Each record below is to be retyped exactly, with its pictures omitted.

· · · · ·

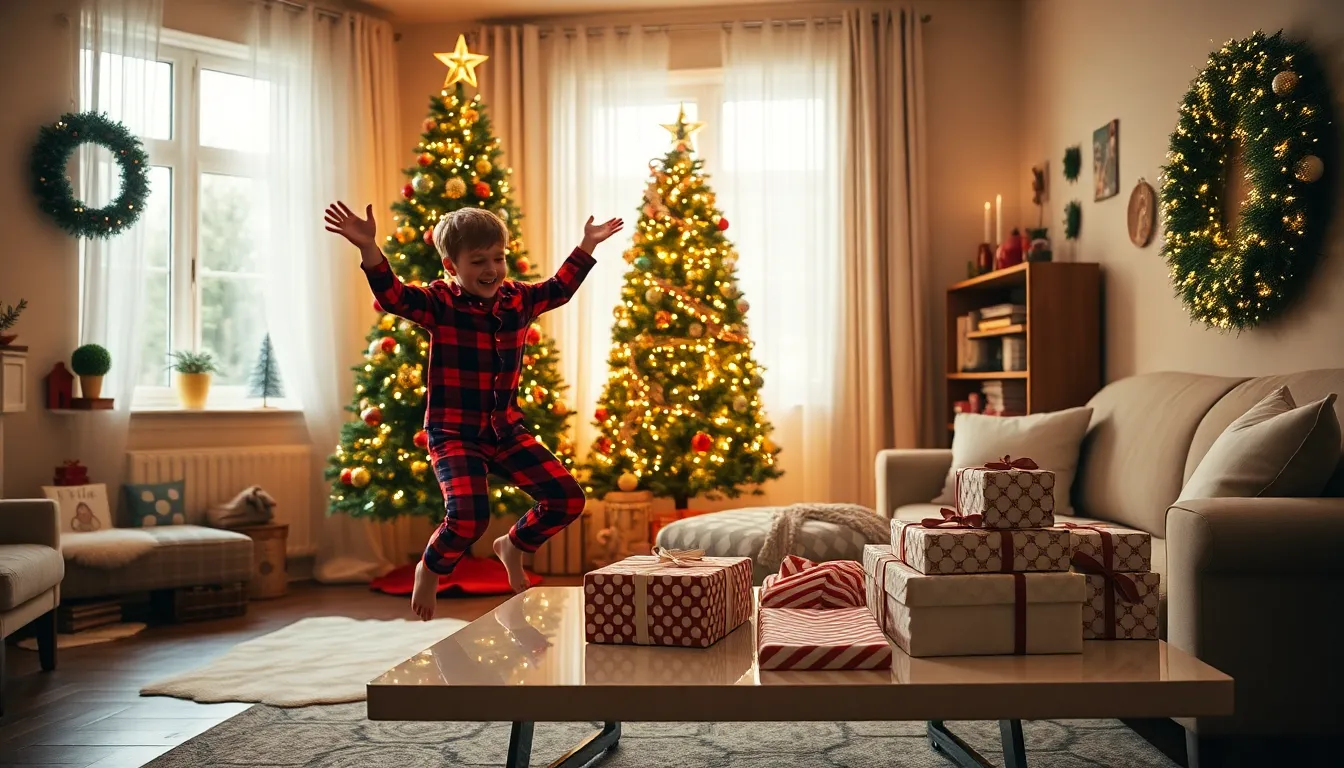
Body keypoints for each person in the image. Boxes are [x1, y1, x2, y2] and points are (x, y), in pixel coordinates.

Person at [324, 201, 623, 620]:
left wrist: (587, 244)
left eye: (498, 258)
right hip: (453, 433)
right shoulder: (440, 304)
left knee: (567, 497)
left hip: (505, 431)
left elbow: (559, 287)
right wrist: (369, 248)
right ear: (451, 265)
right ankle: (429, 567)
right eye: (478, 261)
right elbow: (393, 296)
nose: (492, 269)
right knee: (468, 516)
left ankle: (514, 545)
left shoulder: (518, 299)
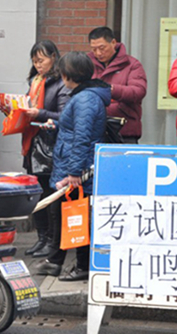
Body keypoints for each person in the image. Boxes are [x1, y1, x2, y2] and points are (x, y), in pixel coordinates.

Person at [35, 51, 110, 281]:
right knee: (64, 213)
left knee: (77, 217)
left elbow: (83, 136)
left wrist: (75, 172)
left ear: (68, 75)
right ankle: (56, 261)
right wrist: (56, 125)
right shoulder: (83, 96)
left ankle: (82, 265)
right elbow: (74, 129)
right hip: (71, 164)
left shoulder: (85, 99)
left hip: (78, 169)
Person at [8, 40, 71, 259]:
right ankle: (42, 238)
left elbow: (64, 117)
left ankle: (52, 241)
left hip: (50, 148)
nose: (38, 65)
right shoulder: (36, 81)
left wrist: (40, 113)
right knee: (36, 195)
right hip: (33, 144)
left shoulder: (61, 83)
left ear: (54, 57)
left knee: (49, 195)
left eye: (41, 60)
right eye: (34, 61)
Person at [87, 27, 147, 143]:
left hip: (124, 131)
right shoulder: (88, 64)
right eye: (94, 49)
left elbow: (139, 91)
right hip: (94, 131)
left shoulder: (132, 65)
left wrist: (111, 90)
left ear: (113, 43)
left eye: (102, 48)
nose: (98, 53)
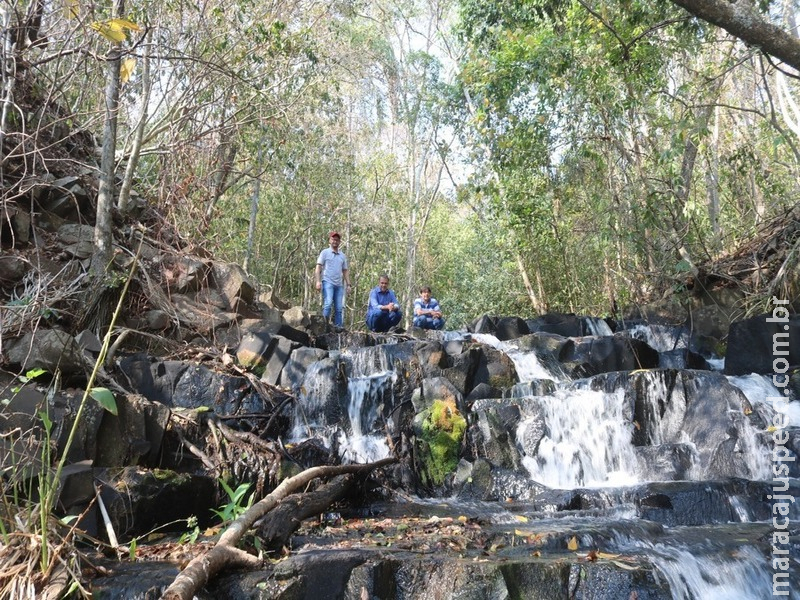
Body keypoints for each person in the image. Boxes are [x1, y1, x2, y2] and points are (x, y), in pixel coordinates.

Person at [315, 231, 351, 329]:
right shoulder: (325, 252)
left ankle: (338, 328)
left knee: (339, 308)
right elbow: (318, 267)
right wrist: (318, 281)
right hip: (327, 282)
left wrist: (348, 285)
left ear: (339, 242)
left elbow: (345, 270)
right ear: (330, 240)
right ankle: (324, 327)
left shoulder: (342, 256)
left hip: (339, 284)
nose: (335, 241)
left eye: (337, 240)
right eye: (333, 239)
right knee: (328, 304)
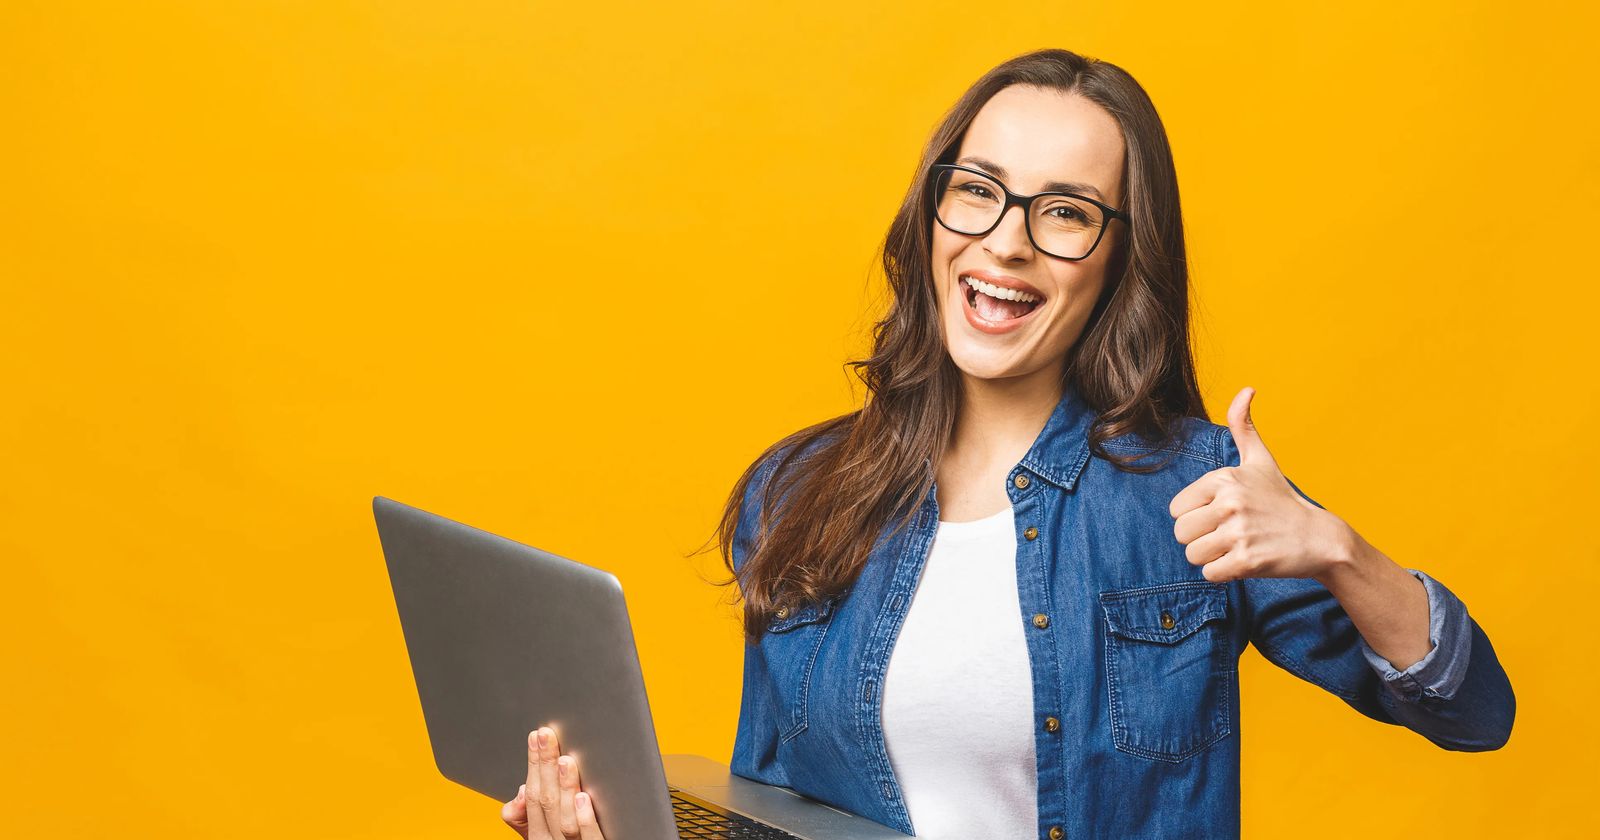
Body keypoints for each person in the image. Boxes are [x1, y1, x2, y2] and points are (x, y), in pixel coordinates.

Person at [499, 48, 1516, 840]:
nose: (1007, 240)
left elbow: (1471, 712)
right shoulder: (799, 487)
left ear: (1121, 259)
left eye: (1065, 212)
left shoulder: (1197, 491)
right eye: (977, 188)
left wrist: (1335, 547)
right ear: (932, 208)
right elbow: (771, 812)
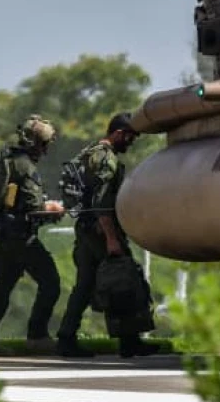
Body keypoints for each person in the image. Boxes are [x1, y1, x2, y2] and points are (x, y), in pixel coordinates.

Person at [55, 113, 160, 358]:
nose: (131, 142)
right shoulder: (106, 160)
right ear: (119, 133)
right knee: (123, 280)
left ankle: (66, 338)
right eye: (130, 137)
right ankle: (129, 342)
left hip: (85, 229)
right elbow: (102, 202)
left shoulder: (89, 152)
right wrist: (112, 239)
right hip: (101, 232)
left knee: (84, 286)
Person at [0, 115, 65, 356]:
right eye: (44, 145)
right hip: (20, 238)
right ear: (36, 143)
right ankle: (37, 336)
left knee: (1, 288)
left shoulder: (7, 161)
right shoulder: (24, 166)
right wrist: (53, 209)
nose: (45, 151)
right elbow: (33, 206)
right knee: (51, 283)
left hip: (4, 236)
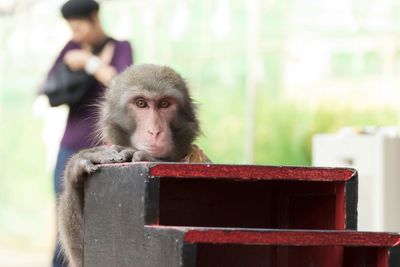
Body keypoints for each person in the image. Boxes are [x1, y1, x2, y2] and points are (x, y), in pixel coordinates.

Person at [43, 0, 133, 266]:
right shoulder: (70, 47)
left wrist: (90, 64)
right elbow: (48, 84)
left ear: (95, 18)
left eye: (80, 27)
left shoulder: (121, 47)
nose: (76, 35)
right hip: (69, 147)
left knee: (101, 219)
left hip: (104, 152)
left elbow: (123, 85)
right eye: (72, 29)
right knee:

· · · · ·

**Answer to this problem**.
Body keypoints for each person in the image. Boxes are [x1, y1, x2, y2] and points are (x, y), in pixel coordinates.

Person at [324, 201, 623, 620]:
left wrist: (587, 244)
left eye: (498, 258)
right hip: (453, 433)
right shoulder: (440, 304)
left knee: (567, 497)
left hip: (505, 431)
left elbow: (559, 287)
right wrist: (369, 248)
right ear: (451, 265)
right ankle: (429, 567)
right eye: (478, 261)
right elbow: (393, 296)
nose: (492, 269)
right knee: (468, 516)
left ankle: (514, 545)
left shoulder: (518, 299)
Body keypoints for each person in the image. Boxes are [x1, y1, x2, y2] and points are (x, y), in pixel coordinates.

Person at [35, 51, 110, 281]:
right knee: (64, 213)
left knee: (77, 217)
left elbow: (83, 136)
left wrist: (75, 172)
left ear: (68, 75)
right ankle: (56, 261)
right wrist: (56, 125)
right shoulder: (83, 96)
left ankle: (82, 265)
right elbow: (74, 129)
right hip: (71, 164)
left shoulder: (85, 99)
left hip: (78, 169)
Person at [8, 40, 71, 259]:
right ankle: (42, 238)
left elbow: (64, 117)
left ankle: (52, 241)
left hip: (50, 148)
nose: (38, 65)
right shoulder: (36, 81)
left wrist: (40, 113)
right knee: (36, 195)
right hip: (33, 144)
left shoulder: (61, 83)
left ear: (54, 57)
left knee: (49, 195)
left eye: (41, 60)
right eye: (34, 61)
Person at [87, 27, 147, 143]:
left hip: (124, 131)
right shoulder: (88, 64)
right eye: (94, 49)
left elbow: (139, 91)
right hip: (94, 131)
left shoulder: (132, 65)
left wrist: (111, 90)
left ear: (113, 43)
left eye: (102, 48)
nose: (98, 53)
Body keypoints for each person in the image. Boxes are [x1, y1, x2, y2] and points are (x, y), in pixel coordinates.

Person at [315, 231, 351, 329]:
right shoulder: (325, 252)
left ankle: (338, 328)
left knee: (339, 308)
right elbow: (318, 267)
right wrist: (318, 281)
right hip: (327, 282)
left wrist: (348, 285)
left ear: (339, 242)
left elbow: (345, 270)
right ear: (330, 240)
right ankle: (324, 327)
left shoulder: (342, 256)
left hip: (339, 284)
nose: (335, 241)
left eye: (337, 240)
right eye: (333, 239)
right knee: (328, 304)
Body keypoints for each person in the image. Boxes are [x1, y1, x2, y2] and points are (x, y), in pixel coordinates.

Person at [499, 48, 1516, 840]:
nose: (1007, 240)
left elbow: (1471, 712)
right shoulder: (799, 487)
left ear: (1121, 259)
left eye: (1065, 212)
left shoulder: (1197, 491)
right eye: (977, 188)
left wrist: (1335, 547)
right ear: (932, 208)
right elbow: (771, 812)
Body keypoints for each person in the image. Boxes are [x1, y1, x2, y2] and points are (x, y), in pixel coordinates.

Person at [55, 113, 160, 358]:
nose: (131, 142)
right shoulder: (106, 160)
right ear: (119, 133)
right knee: (123, 280)
left ankle: (66, 338)
right eye: (130, 137)
right ankle: (129, 342)
left hip: (85, 229)
right elbow: (102, 202)
left shoulder: (89, 152)
right wrist: (112, 239)
right hip: (101, 232)
left knee: (84, 286)
Person at [0, 115, 65, 356]:
right eye: (44, 145)
right hip: (20, 238)
right ear: (36, 143)
right ankle: (37, 336)
left knee: (1, 288)
left shoulder: (7, 161)
right shoulder: (24, 166)
right wrist: (53, 209)
nose: (45, 151)
right elbow: (33, 206)
right knee: (51, 283)
left hip: (4, 236)
Body keypoints for each person in the image. Boxes are [x1, y1, x2, y2] and points are (x, y), in pixel coordinates.

Person at [43, 0, 133, 266]:
right shoulder: (70, 47)
left wrist: (90, 64)
right elbow: (48, 84)
left ear: (95, 18)
left eye: (80, 27)
left shoulder: (121, 47)
nose: (76, 35)
right hip: (69, 147)
left knee: (101, 219)
left hip: (104, 152)
left elbow: (123, 85)
right eye: (72, 29)
right knee:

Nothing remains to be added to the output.